### DATA SUPPLIED

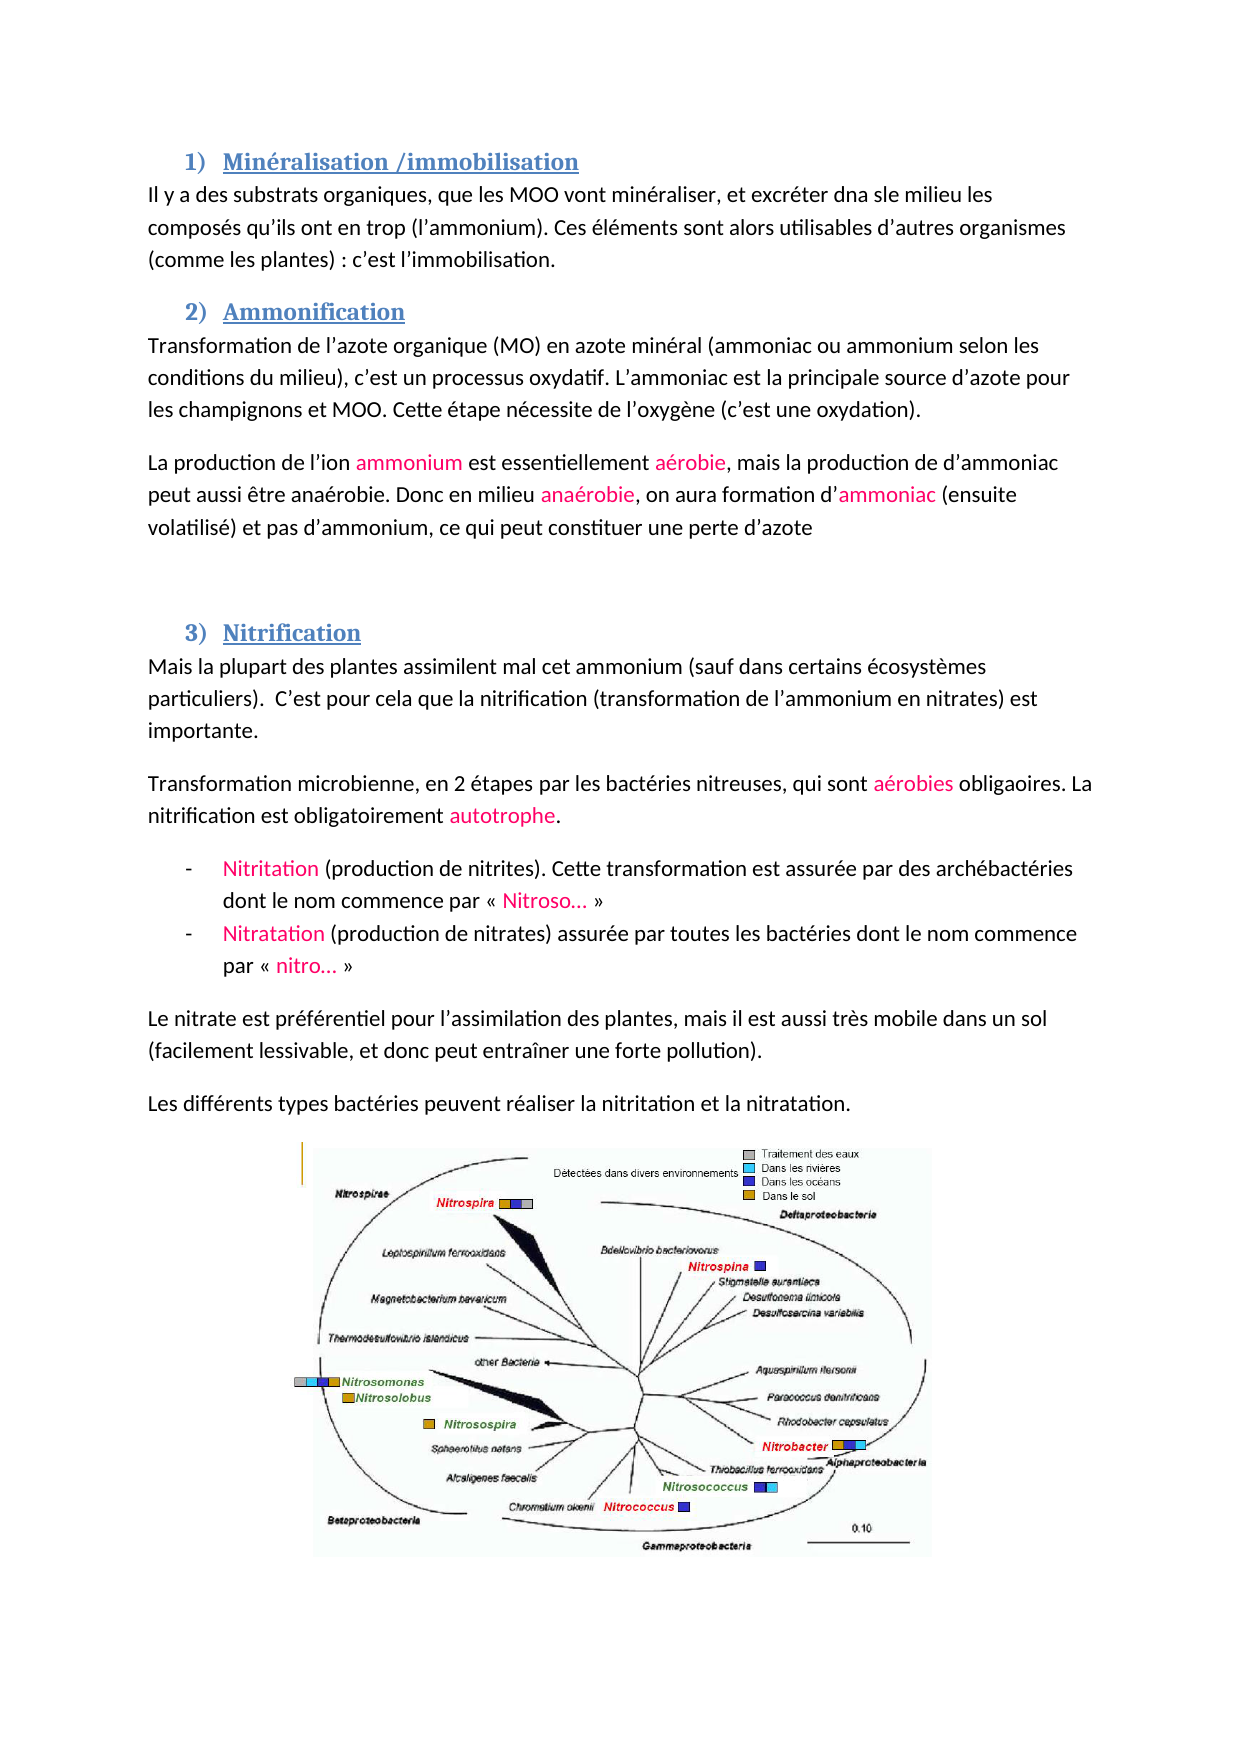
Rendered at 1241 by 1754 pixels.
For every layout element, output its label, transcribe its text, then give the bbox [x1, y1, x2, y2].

text La production de l’ion ammonium est essentiellement aérobie, mais la production de d’ammoniac peut aussi être anaérobie. Donc en milieu anaérobie, on aura formation d’ammoniac (ensuite volatilisé) et pas d’ammonium, ce qui peut constituer une perte d’azote [148, 448, 1093, 541]
text Transformation microbienne, en 2 étapes par les bactéries nitreuses, qui sont aérobies obligaoires. La nitrification est obligatoirement autotrophe. [148, 769, 1093, 829]
subtitle Ammonification [185, 298, 1093, 327]
text Les différents types bactéries peuvent réaliser la nitritation et la nitratation. [148, 1089, 1093, 1117]
subtitle Minéralisation /immobilisation [185, 148, 1093, 176]
list Nitratation (production de nitrates) assurée par toutes les bactéries dont le nom commence par « nitro… » [185, 919, 1093, 979]
text Le nitrate est préférentiel pour l’assimilation des plantes, mais il est aussi très mobile dans un sol (facilement lessivable, et donc peut entraîner une forte pollution). [148, 1004, 1093, 1064]
text Mais la plupart des plantes assimilent mal cet ammonium (sauf dans certains écosystèmes particuliers). C’est pour cela que la nitrification (transformation de l’ammonium en nitrates) est importante. [148, 652, 1093, 744]
text Il y a des substrats organiques, que les MOO vont minéraliser, et excréter dna sle milieu les composés qu’ils ont en trop (l’ammonium). Ces éléments sont alors utilisables d’autres organismes (comme les plantes) : c’est l’immobilisation. [148, 181, 1093, 273]
list Nitritation (production de nitrites). Cette transformation est assurée par des archébactéries dont le nom commence par « Nitroso… » [185, 854, 1093, 915]
subtitle Nitrification [185, 619, 1093, 648]
text Transformation de l’azote organique (MO) en azote minéral (ammoniac ou ammonium selon les conditions du milieu), c’est un processus oxydatif. L’ammoniac est la principale source d’azote pour les champignons et MOO. Cette étape nécessite de l’oxygène (c’est une oxydation). [148, 331, 1093, 423]
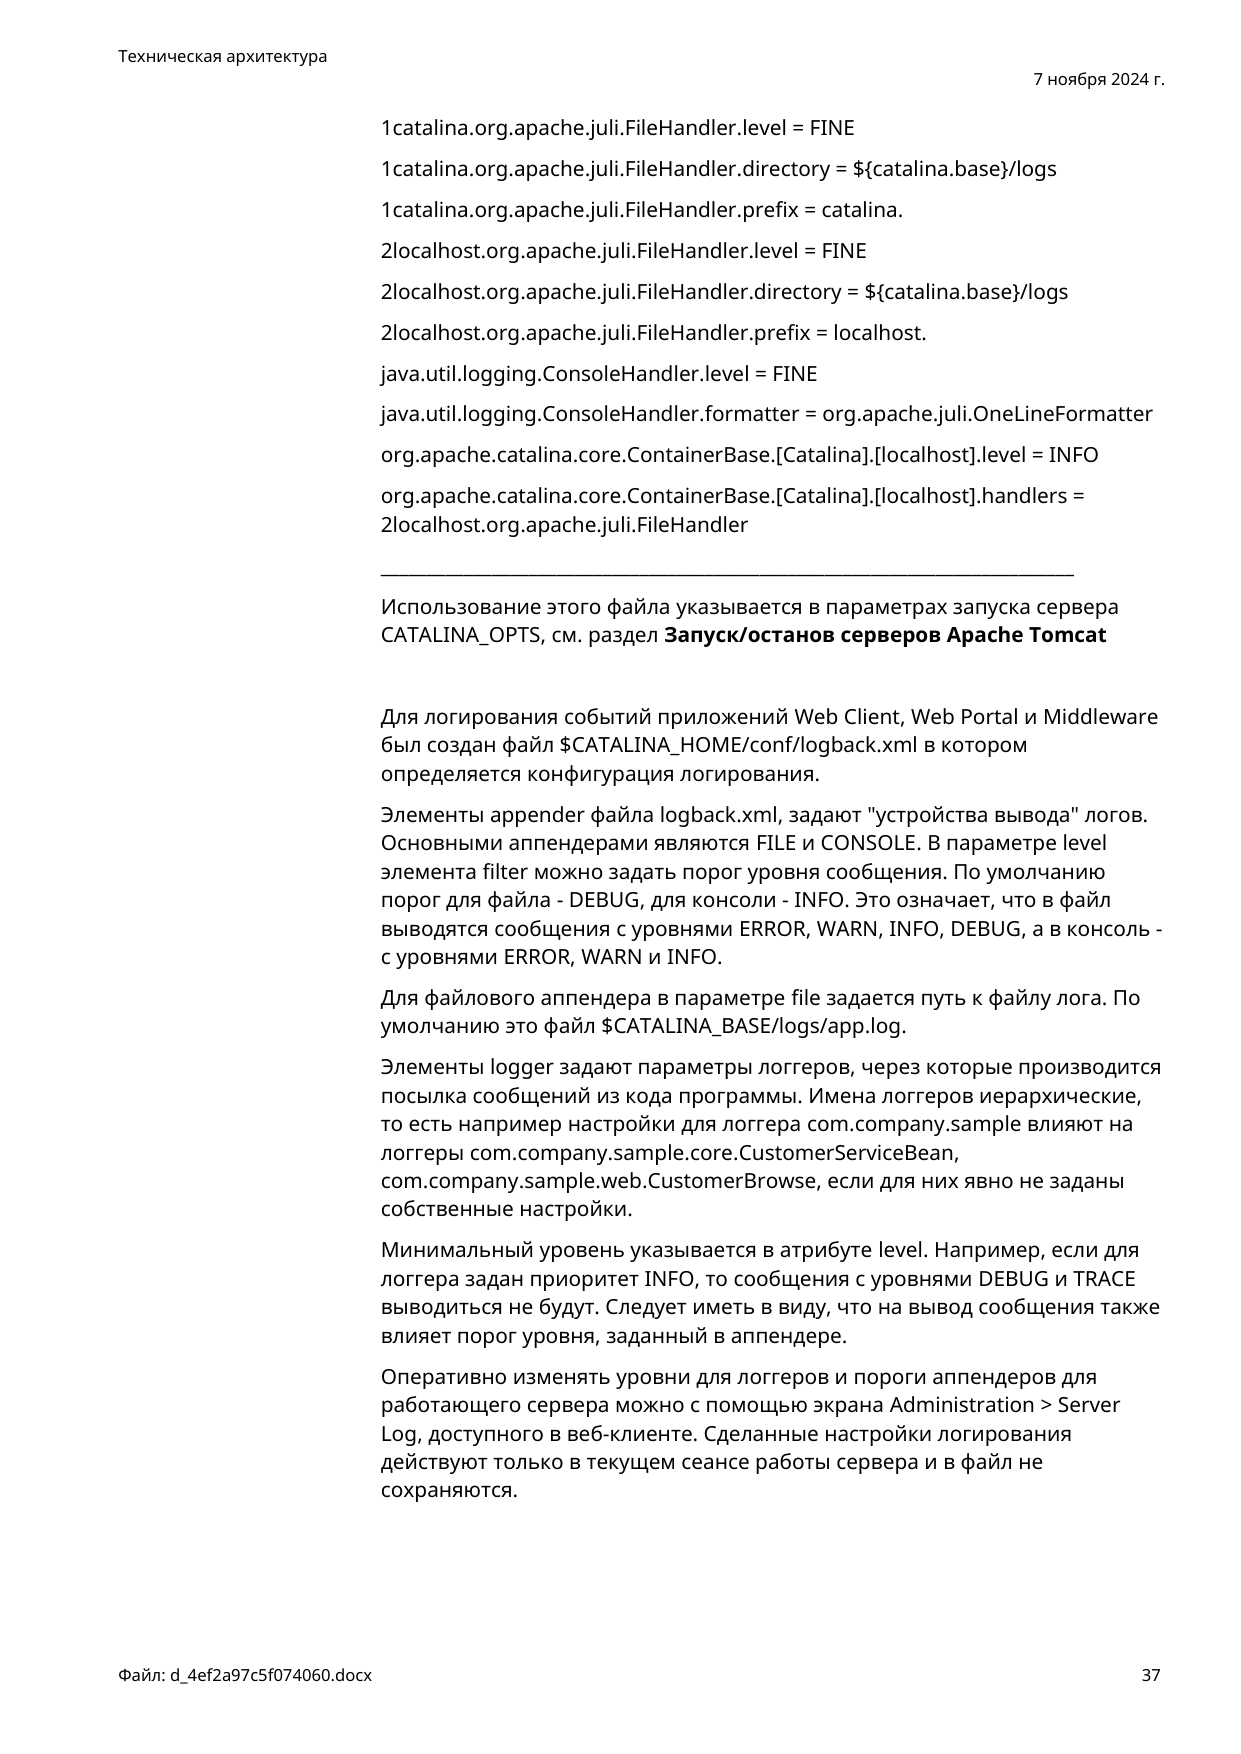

### WHAT IS NEEDED
Hand back all the entries exactly, leaving out the pictures.

### RESPONSE TO THE EXERCISE
Rendered at 1241 by 1754 pixels.
For every layout element, output its label, transcribe its text, then give the bbox [x1, y1, x2, y2].

text La production de l’ion ammonium est essentiellement aérobie, mais la production de d’ammoniac peut aussi être anaérobie. Donc en milieu anaérobie, on aura formation d’ammoniac (ensuite volatilisé) et pas d’ammonium, ce qui peut constituer une perte d’azote [148, 448, 1093, 541]
text Transformation microbienne, en 2 étapes par les bactéries nitreuses, qui sont aérobies obligaoires. La nitrification est obligatoirement autotrophe. [148, 769, 1093, 829]
subtitle Ammonification [185, 298, 1093, 327]
text Les différents types bactéries peuvent réaliser la nitritation et la nitratation. [148, 1089, 1093, 1117]
subtitle Minéralisation /immobilisation [185, 148, 1093, 176]
list Nitratation (production de nitrates) assurée par toutes les bactéries dont le nom commence par « nitro… » [185, 919, 1093, 979]
text Le nitrate est préférentiel pour l’assimilation des plantes, mais il est aussi très mobile dans un sol (facilement lessivable, et donc peut entraîner une forte pollution). [148, 1004, 1093, 1064]
text Mais la plupart des plantes assimilent mal cet ammonium (sauf dans certains écosystèmes particuliers). C’est pour cela que la nitrification (transformation de l’ammonium en nitrates) est importante. [148, 652, 1093, 744]
text Il y a des substrats organiques, que les MOO vont minéraliser, et excréter dna sle milieu les composés qu’ils ont en trop (l’ammonium). Ces éléments sont alors utilisables d’autres organismes (comme les plantes) : c’est l’immobilisation. [148, 181, 1093, 273]
list Nitritation (production de nitrites). Cette transformation est assurée par des archébactéries dont le nom commence par « Nitroso… » [185, 854, 1093, 915]
subtitle Nitrification [185, 619, 1093, 648]
text Transformation de l’azote organique (MO) en azote minéral (ammoniac ou ammonium selon les conditions du milieu), c’est un processus oxydatif. L’ammoniac est la principale source d’azote pour les champignons et MOO. Cette étape nécessite de l’oxygène (c’est une oxydation). [148, 331, 1093, 423]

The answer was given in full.